El tiempo parece tejer las palabras: hay quien se le
aparece la muerte pero a Ana siempre la vida, la elije resistiendo la ausencia
y en el camino una pequeñísima hormiga lleva una pesada hoja en sus hombros y
la descarga para viajar ligera, libre, dolorida aunque entera prefiere la
acción, se pone de pie y mira hacia adelante; esa, su revolución.
Ana ha amanecido de color azul, triste y peleona,
desafiando al cielo como cuando intenta luchar con los recuerdos. Mira los ojos
de sus hijas, acaricia su piel, las observa reír y las abraza fuertemente para
nunca soltarlas. Ahí está la vida, el presente, la verdad y no lo olvida. Las
lágrimas brotan para lavarla, a veces necesita llorar viejos llantos de niña
para encontrarse con ella y sentirse protegida.

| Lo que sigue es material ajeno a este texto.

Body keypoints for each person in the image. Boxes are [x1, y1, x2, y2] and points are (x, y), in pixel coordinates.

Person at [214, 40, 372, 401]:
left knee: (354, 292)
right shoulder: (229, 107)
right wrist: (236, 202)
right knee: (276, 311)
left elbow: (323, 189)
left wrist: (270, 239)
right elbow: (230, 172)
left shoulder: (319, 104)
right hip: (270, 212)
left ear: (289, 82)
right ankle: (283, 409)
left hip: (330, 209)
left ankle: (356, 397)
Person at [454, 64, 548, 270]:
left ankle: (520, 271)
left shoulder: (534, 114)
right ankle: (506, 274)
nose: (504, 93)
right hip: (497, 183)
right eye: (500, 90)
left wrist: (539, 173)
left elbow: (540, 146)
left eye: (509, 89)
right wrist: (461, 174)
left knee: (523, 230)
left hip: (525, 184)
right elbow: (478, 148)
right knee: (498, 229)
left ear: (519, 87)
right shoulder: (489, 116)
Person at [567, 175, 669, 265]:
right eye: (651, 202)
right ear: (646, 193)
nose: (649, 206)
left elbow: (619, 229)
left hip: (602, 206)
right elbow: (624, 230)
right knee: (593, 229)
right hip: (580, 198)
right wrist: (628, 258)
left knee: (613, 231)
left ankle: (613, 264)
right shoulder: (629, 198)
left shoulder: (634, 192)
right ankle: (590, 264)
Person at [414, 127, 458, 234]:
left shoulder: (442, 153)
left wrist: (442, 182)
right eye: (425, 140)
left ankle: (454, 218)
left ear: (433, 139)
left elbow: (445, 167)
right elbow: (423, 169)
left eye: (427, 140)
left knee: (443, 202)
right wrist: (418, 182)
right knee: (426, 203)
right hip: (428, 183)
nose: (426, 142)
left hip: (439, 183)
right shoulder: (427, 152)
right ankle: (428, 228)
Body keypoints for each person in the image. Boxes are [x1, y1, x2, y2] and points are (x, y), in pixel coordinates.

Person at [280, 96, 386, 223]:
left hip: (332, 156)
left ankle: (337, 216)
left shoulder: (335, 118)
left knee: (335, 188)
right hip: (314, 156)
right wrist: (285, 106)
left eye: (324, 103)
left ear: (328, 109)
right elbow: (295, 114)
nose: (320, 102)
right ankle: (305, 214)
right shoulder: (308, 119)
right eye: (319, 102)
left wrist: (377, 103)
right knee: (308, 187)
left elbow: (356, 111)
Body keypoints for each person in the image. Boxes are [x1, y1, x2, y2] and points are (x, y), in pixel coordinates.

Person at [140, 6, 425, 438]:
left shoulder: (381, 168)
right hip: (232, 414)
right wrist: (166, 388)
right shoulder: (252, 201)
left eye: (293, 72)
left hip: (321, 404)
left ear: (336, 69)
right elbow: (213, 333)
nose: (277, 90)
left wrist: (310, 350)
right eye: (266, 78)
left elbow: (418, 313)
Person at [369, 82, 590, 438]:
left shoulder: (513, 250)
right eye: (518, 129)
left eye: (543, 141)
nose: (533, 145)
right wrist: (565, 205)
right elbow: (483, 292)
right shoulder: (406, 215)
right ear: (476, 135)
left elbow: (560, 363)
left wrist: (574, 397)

Ana ha inventado estrategias para calmar a su corazón: se
cuelga el colgante de su madre, aquel negro de onix que tanto le gusta y
saborea en su boca un té supremamente dulce que su padre le preparó alguna
mañana para despertarla. Ama que sus hijas entrelacen las piedritas entre sus
dedos y jueguen a hacerle un té con galletitas.
Cuánto ha crecido, ha cruzado los puentes y las mareas y
el viento ha dejado una brisa serena para mecerla despacio cuando ella lo
desea.
Ana no precisa bajar estrellas porque ellas están en su
alma brillando en cada estela e imaginando volar alto para alcanzar el momento,
en silencio, lo que queda. Allí como equipaje de mano, como esencia, sin que se
pierda está su historia escrita en las páginas de la tierra.
Abrirá sus manos, sonarán las campanas y se
mezclarán los colores de la felicidad plena, así en un instante para guardarse
los detalles, el frágil perfume, la valiente pelea.